Chin-Tan Hakpo
- Discipline: Korean studies
- Language: Korean

Publication details
- History: 1934–present
- Publisher: Chin-Tan Society [ko] (South Korea)
- Frequency: Biannually

Standard abbreviations
- ISO 4: Chin-Tan Hakpo

Indexing
- ISSN: 1013-4719

Links
- Journal homepage;

= Chin-Tan Hakpo =

South Korean academic journal

The Chin-Tan Hakpo is a biannual academic journal that covers Korean history. It was established in 1934 as the journal of the Chin-Tan Society, a society of Korean historians. It was the first Korean-language academic journal on Korean history.
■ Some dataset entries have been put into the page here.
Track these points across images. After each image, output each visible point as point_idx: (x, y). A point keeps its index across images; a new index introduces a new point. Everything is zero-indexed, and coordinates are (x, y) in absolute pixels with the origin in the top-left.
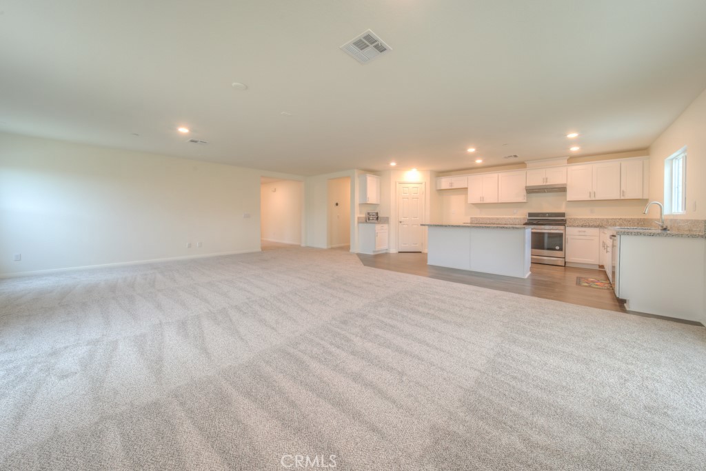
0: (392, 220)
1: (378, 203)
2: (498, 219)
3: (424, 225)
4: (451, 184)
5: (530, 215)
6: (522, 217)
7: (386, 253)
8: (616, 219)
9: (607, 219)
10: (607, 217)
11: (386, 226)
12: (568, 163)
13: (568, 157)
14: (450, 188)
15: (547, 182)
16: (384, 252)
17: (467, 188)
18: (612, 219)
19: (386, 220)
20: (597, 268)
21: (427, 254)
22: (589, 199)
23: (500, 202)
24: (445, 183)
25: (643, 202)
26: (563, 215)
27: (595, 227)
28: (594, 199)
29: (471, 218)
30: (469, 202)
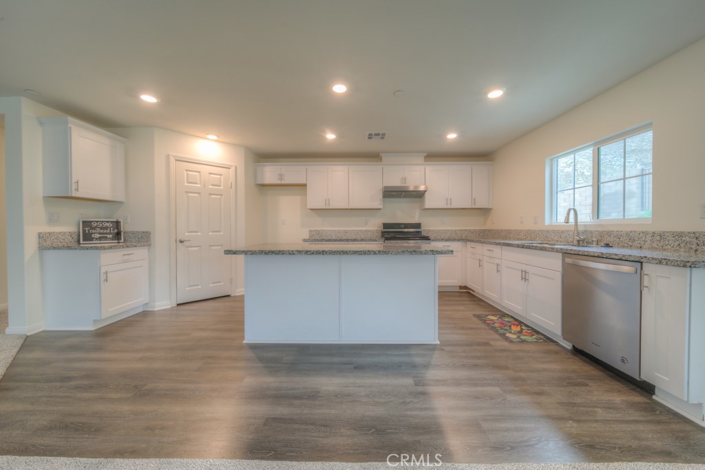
0: (160, 239)
1: (120, 197)
2: (346, 232)
3: (235, 253)
4: (281, 176)
5: (386, 226)
6: (376, 228)
7: (145, 314)
8: (462, 230)
9: (456, 231)
10: (456, 229)
11: (140, 253)
12: (425, 161)
13: (426, 154)
14: (279, 182)
15: (405, 183)
16: (141, 310)
17: (305, 185)
18: (460, 230)
19: (143, 239)
20: (458, 290)
21: (241, 299)
22: (445, 207)
23: (351, 207)
24: (270, 173)
25: (485, 211)
26: (418, 226)
27: (459, 240)
28: (450, 207)
29: (310, 231)
30: (309, 207)
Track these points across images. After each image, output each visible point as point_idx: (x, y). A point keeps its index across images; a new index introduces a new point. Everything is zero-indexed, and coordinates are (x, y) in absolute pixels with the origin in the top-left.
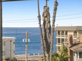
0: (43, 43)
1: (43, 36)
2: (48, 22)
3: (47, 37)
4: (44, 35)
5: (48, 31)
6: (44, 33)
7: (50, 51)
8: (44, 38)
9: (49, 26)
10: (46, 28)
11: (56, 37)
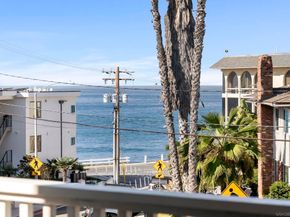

It provided a space for Korean scholars during the colonial period to publish their work in a Korean-language journal. Yi Pyong-do, a founder of the Chin-Tan Society, argued that Korea should be studied by Koreans, rather than just colonial Japanese scholars.
In 1941, publishing was stopped by the Japanese colonial authorities on the basis on war-time paper shortages during World War II. Publishing was restarted after independence but stopped due to the outbreak of the Korean War. Publishing would restart in June 1955, after the end of the Korean War, with the issue of the 17th volume of the Chin-Tan Hakpo.

The journal is indexed in the Korea Citation Index.